MUITO PRAZER EM IMITÁ-LO

A infância é o tempo de formação do caráter e da personalidade da criança... Inserida em um mundo repleto de coisas novas, interessantes, experenciáveis, a criança também utiliza dos exemplos e atitudes vivenciados para  moldar seus comportamentos.

Nesse sentido, ainda sem parâmetros para medir o que é certo ou errado, a criança muias vezes acaba por imitar gestos, trejeitos ou linguajares de coleguinhas...

Transcrevi abaixo um trecho do livro PAIS E EDUCADORES DE ALTA PERFORMANCE, de Içami Tiba, que trata exatamente sobre essa questão: "Se os amigos e colegas têm e fazem, por que meus filhos não podem ter nem fazer? Se meus colegas e amigos têm, por que também não posso eu? Se é para ter, por que não o melhor? Fazer mais e fazer melhor?

O que é moda? É um imitar o outro! Mas por que imitar? Porque é o primeiro estágio da vida em grupo. Quando se imita o outro, o humano sente-se identificado e agregado com o original, portanto sente-se bem-sucedido no primeiro  passo para a vida em grupo.

Por que não inventa? Porque a criação vem depois de realizada a etapa do viver em grupo. O inventor é tanto mais bem-sucedido no grupo quanto mais for imitado, o que lhe garante mais prazer, isto é, mais dopamina.

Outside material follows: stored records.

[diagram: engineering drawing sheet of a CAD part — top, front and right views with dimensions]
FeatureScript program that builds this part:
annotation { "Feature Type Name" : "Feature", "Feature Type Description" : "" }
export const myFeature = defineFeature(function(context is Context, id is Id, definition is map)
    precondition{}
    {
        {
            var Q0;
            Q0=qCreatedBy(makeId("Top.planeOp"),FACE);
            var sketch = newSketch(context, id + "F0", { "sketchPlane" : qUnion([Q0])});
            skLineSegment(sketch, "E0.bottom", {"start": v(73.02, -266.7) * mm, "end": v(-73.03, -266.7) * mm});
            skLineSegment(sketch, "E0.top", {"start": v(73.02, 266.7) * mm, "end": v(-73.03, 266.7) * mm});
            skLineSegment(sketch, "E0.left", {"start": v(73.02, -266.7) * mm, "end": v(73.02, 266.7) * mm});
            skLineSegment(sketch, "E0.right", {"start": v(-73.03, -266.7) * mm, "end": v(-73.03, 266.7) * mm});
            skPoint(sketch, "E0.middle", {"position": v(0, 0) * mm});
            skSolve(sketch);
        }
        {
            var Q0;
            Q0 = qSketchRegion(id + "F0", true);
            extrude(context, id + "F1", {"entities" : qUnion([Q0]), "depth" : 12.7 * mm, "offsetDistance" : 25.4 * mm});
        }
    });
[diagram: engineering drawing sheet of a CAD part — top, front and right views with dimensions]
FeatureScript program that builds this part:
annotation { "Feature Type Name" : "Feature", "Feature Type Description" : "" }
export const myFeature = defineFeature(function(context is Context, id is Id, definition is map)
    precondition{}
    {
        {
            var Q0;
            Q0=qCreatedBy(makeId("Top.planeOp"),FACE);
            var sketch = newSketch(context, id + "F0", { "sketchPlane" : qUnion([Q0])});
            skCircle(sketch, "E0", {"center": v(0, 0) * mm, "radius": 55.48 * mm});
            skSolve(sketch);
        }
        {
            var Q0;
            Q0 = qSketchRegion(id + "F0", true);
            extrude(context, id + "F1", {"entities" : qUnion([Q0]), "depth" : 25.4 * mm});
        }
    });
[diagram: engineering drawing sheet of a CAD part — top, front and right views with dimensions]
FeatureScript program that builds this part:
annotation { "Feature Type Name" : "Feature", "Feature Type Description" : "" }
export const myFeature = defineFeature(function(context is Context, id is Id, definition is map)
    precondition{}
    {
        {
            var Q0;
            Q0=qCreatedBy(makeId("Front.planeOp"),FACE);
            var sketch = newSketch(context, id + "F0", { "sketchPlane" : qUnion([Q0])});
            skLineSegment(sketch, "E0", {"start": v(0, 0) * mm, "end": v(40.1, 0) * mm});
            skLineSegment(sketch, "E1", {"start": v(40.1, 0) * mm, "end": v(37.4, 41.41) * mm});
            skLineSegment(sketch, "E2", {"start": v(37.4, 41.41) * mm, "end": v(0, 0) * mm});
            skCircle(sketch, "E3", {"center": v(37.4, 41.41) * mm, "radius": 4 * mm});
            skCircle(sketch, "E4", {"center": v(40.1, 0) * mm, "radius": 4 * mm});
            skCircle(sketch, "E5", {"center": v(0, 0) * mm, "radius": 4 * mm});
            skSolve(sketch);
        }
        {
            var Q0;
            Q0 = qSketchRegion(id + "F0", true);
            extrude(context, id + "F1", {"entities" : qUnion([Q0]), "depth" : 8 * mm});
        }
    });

Por que o humano quer sempre se destacar da multidão? Porque ninguém gosta de passar despercebido. É um feedback positivo de validação mútua, de si e dos outros. Isto é, validamos quem nos valida. O sucesso é a validação da nossa vitória pessoal. Portanto, é mais dífícil inventar que imitar. Quem inventa é o líder. Quem imita, copia e consome são os liderados"

A discussão não gira em torno de quem deve ser (ou é) líder e liderado - mesmo porquê ambos os papéis têm a sua importância na sociedade. Devemos, assim, incentivar os pontos positivos da vivência em grupo, onde naturalmente as descobertas, criações e invenções são imitadas.

Como educadores (de preferência, pais e educadores de alta performance), cabe a nós apenas acompanharmos nossos filhos sempre, orientando-os a cada passo, para que consigamos trabalhar cada questão/atitude antes de ela ser absorida pela criança. Essas situações fazem parte do processo de aquisição da autonomia...

A felicidade de nossos filhos depende do quanto eles forem autônomos, e isso acontecerá a partir do momento em que lhes dermos regras e limites! Nossos  filhos anseiam por uma vida de plenitude e todos os dias nos enviam mensagens sobre o que precisam para terem uma educação eficaz... Devemos estar preparados para perceber essas mensagens, dando a eles uma educação baseada no amor e na disciplina!

Eles esperam isso de nós... E quem irá se arriscar a decepcioná-los?

3 comentários:

Paula Martinez Amaro disse...

Fernanda, adorei o texto. Ficou ótimo!
Vou fazer meu papel de Mãe, orientar, educar e amar, porque eu com toda a certeza não vou me arriscar a decepcioná-las!

Carol disse...

Incrível esse texto !! Quando eu for mãe também irei seguir ...
Parabéns Fê !

Carol disse...

Parabéns Fê,todos os seus artigos são ótimos !!